2. Ksenia Onatupp – GoldenEye (1995)
Both terrifying and irresistible in equal measure, Ksenia Onatupp is the Bond femme fatale to remember. Operating in Ourumov’s Janus crime network, Onatupp probably kills hundreds throughout GoldenEye, often in the most creative ways imaginable: One unlucky lover of hers gets stabbed with scissors mid-intercourse, while another is suffocated by her thighs! You might also remember Ksenia as the bond villain who reached orgasm while killing a group of innocents. What a sweet girl.
So unconventional are Onatupp’s tastes that even Bond, womanizer-in-chief himself, manages to stay clear. Well, she did try to kill Bond several times (including once with her thighs), which was probably a turn-off.
Dutch-born actress Famke Janssen stars as the villainous Xenia Onatopp in the James Bond film 'GoldenEye', 1995Getty Images
In the end, Ksenia gets caught by British and American intelligence agencies on her attempted escape to Cuba, her body thrown from a helicopter and left hanging between two tree branches. “She always did enjoy a good squeeze,” remarks Bond, in all his smarm.

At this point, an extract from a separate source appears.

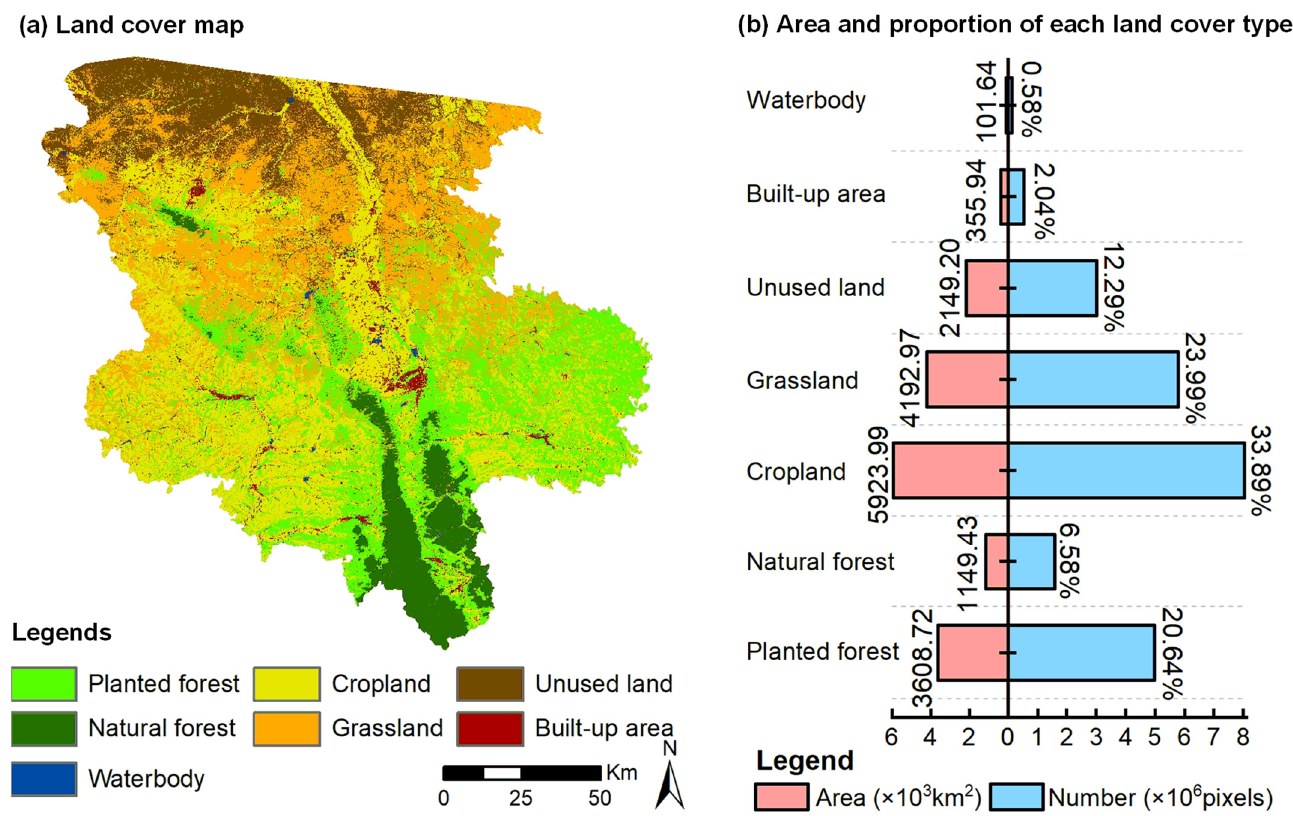
Figure 5. ( a ) Land cover map and, ( b ) area and number of pixels of each land cover type in the study area.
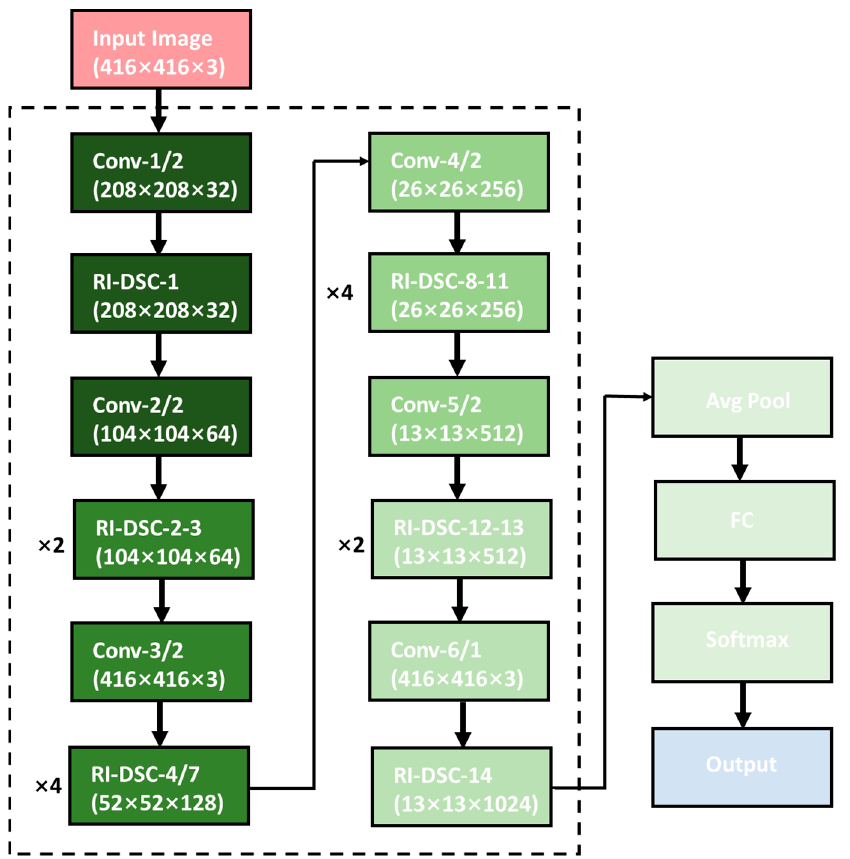
Figure 5. UW_YOLOv3 network structure diagram. The shape of the output feature graph of the layer is in parentheses for each module. Table 2. Comparison of quantitative results of underwater image enhancement.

1. Rosa Klebb – From Russia with Love (1963)
From Russia with Love (1963)Terence Young/United Artists, 1963
Boasting the sex appeal of a nun, Rosa Klebb is perhaps best remembered as the one female character who nearly took down James Bond with her brain alone. As a Russian double agent, Klebb is able to impressively keep both sides at bay, defecting to Western spying agencies without anyone in her inner circle finding out.
Her name is a pun from the Communist slogan, “bread and roses,” (‘khleb i rozy’), and Klebb’s allegiances ultimately lie with the Soviet Union, for which she comes close to stealing a top-secret decoder. It would’ve worked too, had Bond’s top performance in the sack not convinced her assistant, Tatiana Romanova, to come westwards.
In the end, the same Tatiana deals Rosa her fate, firing a round to the head that stops her from killing Bond with the poisoned switchblades concealed in her shoes. Thwarted at the last second, Klebb came closer than anyone to killing Bond – for that reason, she takes our number 1 spot.